Oh! Ok...well since you asked...
The "parings" are more of the situation than to simply drop in parts because they fit and the pin out works.
Well, if that doing your own thing - was the case, we'd have a lot of radios using the 2SA473 instead of the 2SA1012. Cheaper and still available seems to have similar ratings but not by the LOADING response they exhibit.
There's always a catch...
Once you'll use it knowing what the radio did BEFORE you swapped that part - you'd be back at his bench demanding to restore the radio back to OEM or getting your money back for the crappy performance the new upgrade does...
Not just because of the main current load part used, but the complimentary driver used with it. The best performance comes from mating the right parts to better the two - for they become more than the Sum of their parts.
The 2SA473 stands alone now, but the 2SA1012 used 2SB525's in Uniden's and Cobra and in the Galaxy line - they wanted to beat that - but had chassis' that used 2 Bipolar Finals - Current Munchers.
- - literally quadrupling the power demands but they needed to use a higher current DRIVER part to offset the current flow "backdraft" the 2SB754 exhibited
- When you use heavy current loading and try to make it analog one of the dynamics is how the intrinsic doping and layering of the die design the main part has - affects how it reacts under such loads - mostly an unknown reactive current draw. IF the substrate was "slow" to load up with electrons transferring their power to the next region - it's a loss in both transfer and heat generated is increased.
- - it had a high-frequency roll-off effect which if you wanted a few more watts - you'd turn up the AM power but then you ran into the "holding up the voltage but losing the Current draw" - in the process - process - it didn't hold up as well in bandwidth products - everything shifted more to DC. A nonlinear action..

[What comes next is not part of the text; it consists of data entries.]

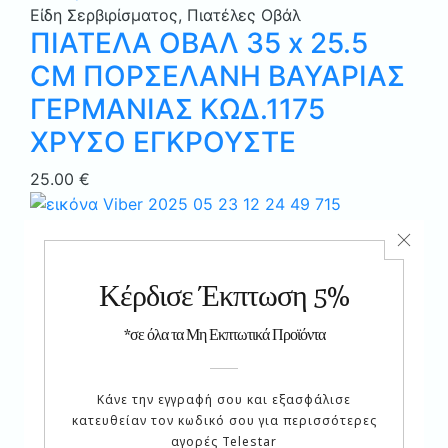
Είδη Σερβιρίσματος
,
Πιατέλες Οβάλ
ΠΙΑΤΕΛΑ ΟΒΑΛ 35 x 25.5
CM ΠΟΡΣΕΛΑΝΗ ΒΑΥΑΡΙΑΣ
ΓΕΡΜΑΝΙΑΣ ΚΩΔ.1175
ΧΡΥΣΟ ΕΓΚΡΟΥΣΤΕ
25.00
€
Προσθήκη στα Αγαπημένα
Κλείσιμο
Είδη Σερβιρίσματος
,
Σετ φλυτζάνια τσαγιού 6
τεμαχίων
ΣΕΤ ΤΣΑΓΙΟΥ 6 ΤΕΜ.
ΠΟΡΣΕΛΑΝΗ ΒΑΥΑΡΙΑΣ
ΓΕΡΜΑΝΙΑΣ ΚΩΔ.1175
PLATIN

- - when you started to overmodulate - this SATURATED the part - ruining the nicer crisp output and bandwidth it could do when the power trimming was set to stock or slightly less (current demand)
- - that is where the 2SA473 came in. They wanted heavier current power - just not voltage swings to apply/supplant the power losses across the parts junction.
- The higher current offset to voltage rise is one of many keys in designing this type of Darlington and making it work right. You need to know the intrinsic losses (impedance losses as ohmic effects of rise of slope to gain or HFE) You want Current and Voltage yes, but you want Current to MATCH the losses thru the widely varying power dynamics of the load this design sees.
- So they used a part that isn't the best at voltage gains but did have a good current transfer characteristic.
- And if you swapped that 473 out with another NTE part - you actually had better slew/skew rates for asymmetry - you didn't "mush" as bad as if you kept the OEM parts in place.
There were several parings of simple parts that even when used in the RF Deck - (2086/2166 pairing) worked like champs - but you would not think of them as working pairs.
This was one of the many conversations I had PM-wise with such people that now claim what they do about the "Maxi mod". IHMO to me it's just another tampon that is being used to staunch the flow of bettering the bleed over tripe we have to fix when something the operator does - goes wrong - in doing so - generates a Toxic-Shock environment that really makes matters worse and does not fix the problem - only generates another avenue of revenue for those wishing to exploit it.
You did ask...
As far as the "Jawa" spotting - I only have sad news - a legacy has ended - and I'd rather tell the story around this, at a later time.